Georgia state leadership is proposing the first-ever cut to the state income tax rate.
Gov. Nathan Deal, Lt. Gov. Casey Cagle and House Speaker David Ralston on Tuesday rolled out their proposal to reduce the state’s top tax rate, which is paid by most Georgians, to 5.75 from 6 percent. House Bill 918 also leaves open the chance for an additional cut to 5.5 percent in 2020.
The proposed cuts would head off an estimated $3.6 billion income tax windfall for state government generated by changes to federal tax law.

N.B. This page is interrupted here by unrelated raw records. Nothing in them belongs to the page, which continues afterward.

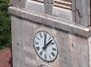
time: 12:07
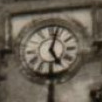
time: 5:02
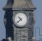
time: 10:37
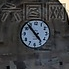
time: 4:53
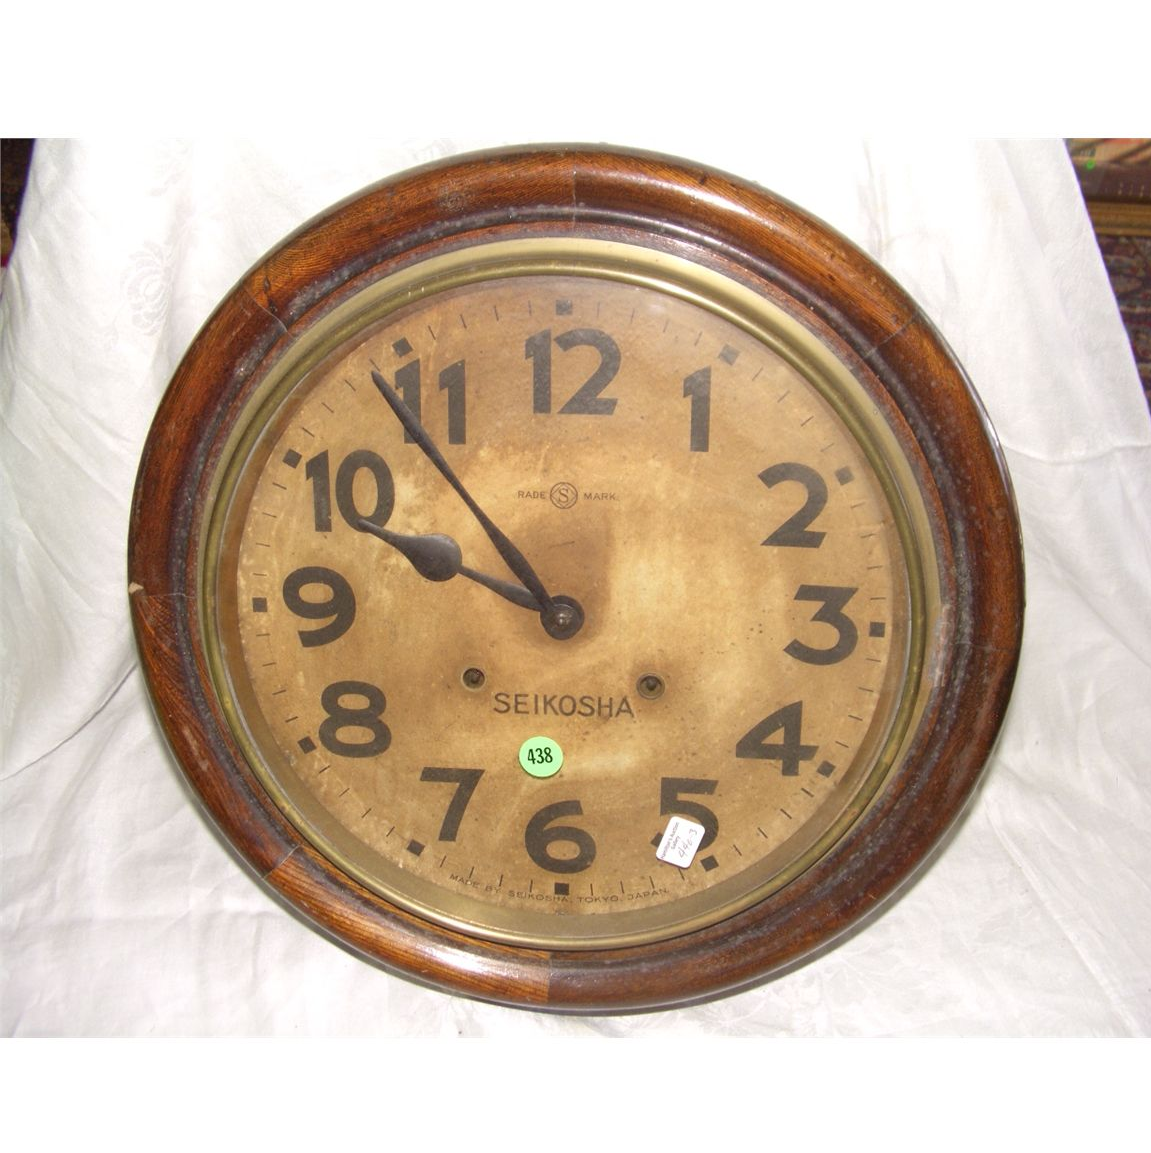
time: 9:53
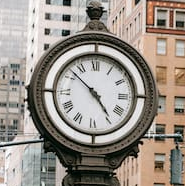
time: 4:52
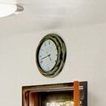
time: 4:42
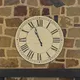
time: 10:56
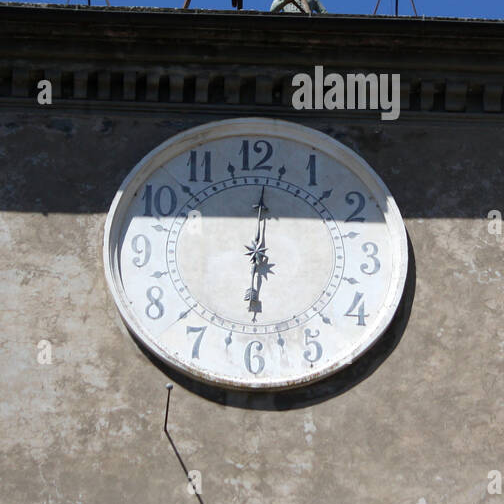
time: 6:00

Increases of the standard deduction at the federal level, along with other changes to deductions and exemptions, would create the huge tax haul for the state — unless the Georgia General Assembly approves the tax cut dropped on Tuesday.
Deal’s office estimated that based on existing law, the state would collect $3.6 billion in new revenue from individuals paying the state income tax over the next five years.
This latest windfall would come after hefty revenue increases for the state in 2017 because of Georgia’s improving economy and the restructuring of taxes funding transportation projects in the state.
“This bill keeps more of taxpayers’ hard-earned money in their pockets by doubling the standard deduction and reducing income tax rates,” Deal said in a press conference on Tuesday. “It will save taxpayers more than $5 billion over the next five years.”
Along with cutting the top rate, HB 918 also doubles the state’s standard deduction to $6,000 from $3,000 for married couples filing jointly.
“Most importantly, this framework sets the stage for continued reductions — building on the Trump administration’s tax reform to allow Georgians to keep more of what they earn,” Cagle said in the same press conference.